Message non lupar Did67 » 15/01/18, 17:28
Je ne pensais pas à une météorite sur la centrale.
Juste que cet incident, s'il est avéré qu'il s'agit d'une météorite, n'avait "quasiment aucune chance de se produire" ! Ce serait donc l'occasion de comprendre qu'un évènement qui a une très très faible probabilité d'arriver peut néanmoins advenir sans prévenir...

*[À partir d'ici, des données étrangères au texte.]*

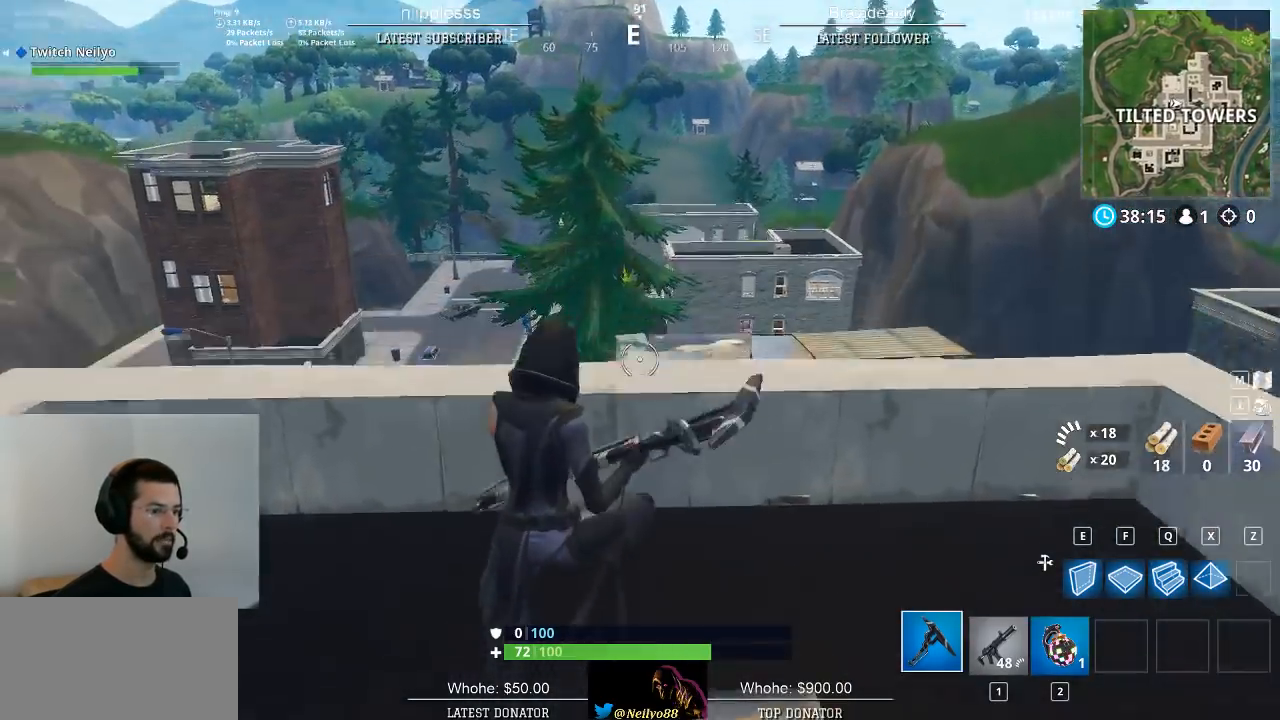
{"keys": ["a", "w"], "mouse": [], "mouse_move": "left", "events": [[333, "r", "down"], [333, "w", "down"], [483, "r", "up"]]}
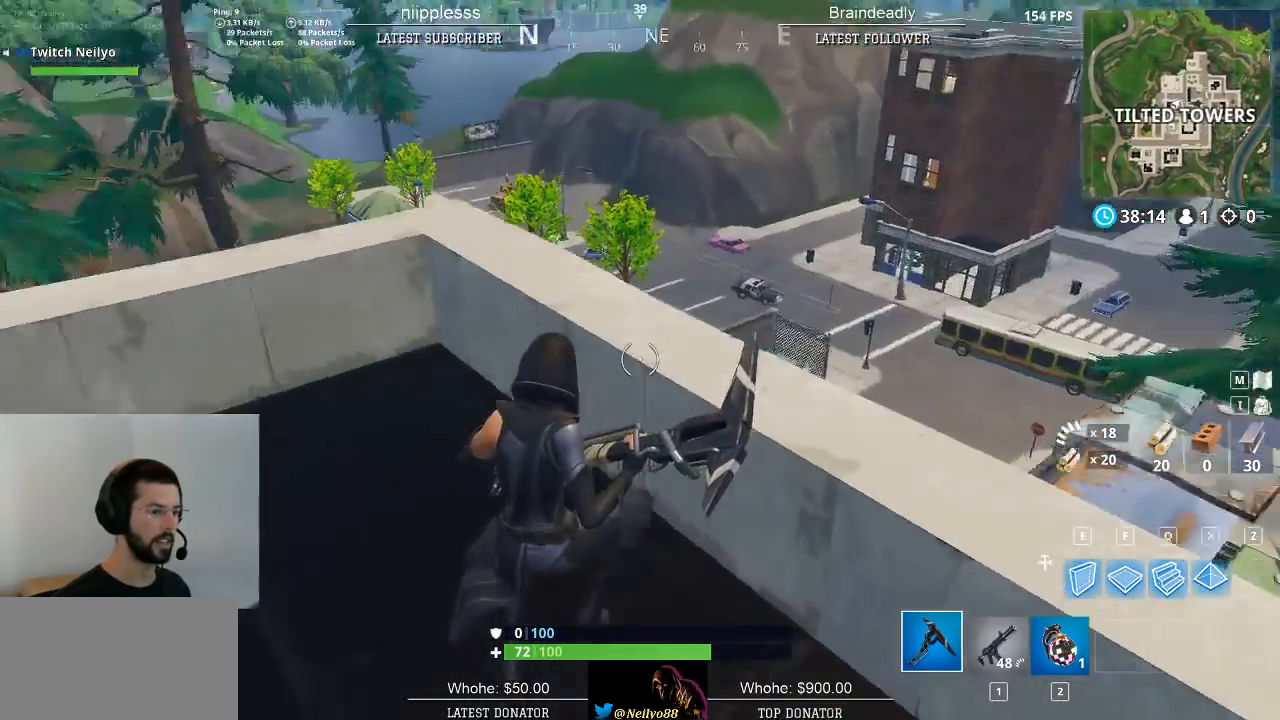
{"keys": ["a", "w"], "mouse": [], "mouse_move": "still", "events": [[17, "w", "up"], [167, "w", "down"], [217, "a", "up"], [250, "d", "down"], [400, "d", "up"], [483, "a", "down"]]}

Je pense avant tout, en effet, comme toi, à une erreur humaine. Comme il s'en passe dans les cockpits d'avions. Ou dépression d'un gars qui est au commande. Ou réactions inappropriées suite à un incident qui pouvait n'être que mineur [j'ai récemment vu un film sur la TNT allemande qui retraçait, sur la base de faits, ce qui c'est passé à Tchernobyl - avec, notamment, l'interview d'une personne qui était dans la salle des commandes le fameux soir, où étaient arrivés des "ordres" contraires d'assurer la production électrique nécessaire à Kiev alors qu'une équipe "rodée" avait commencé un "essai" d'abaissement prévu et plusieurs fois remis ; lorsque l'équipe de nuit, moins rodée, est arrivée, ils se sont trouvés face à des procédures écrites surchargées de ratures - et personne ne savait ce qu'il fallait faire : suivre ce qui était raturé ou ce qui ne l'était pas ? Quand finalement quelqu'un s'est décidé à appuyer sur le bouton rouge d'arrêt d'urgence, il était trop tard ; cela bouillonnait déjà de Xénon et l'arrêt brutal a déclenché dans un premier temps une réaction paradoxale : cela a augmenté le bouillonnement, d'où explosion, et la suite on connait...]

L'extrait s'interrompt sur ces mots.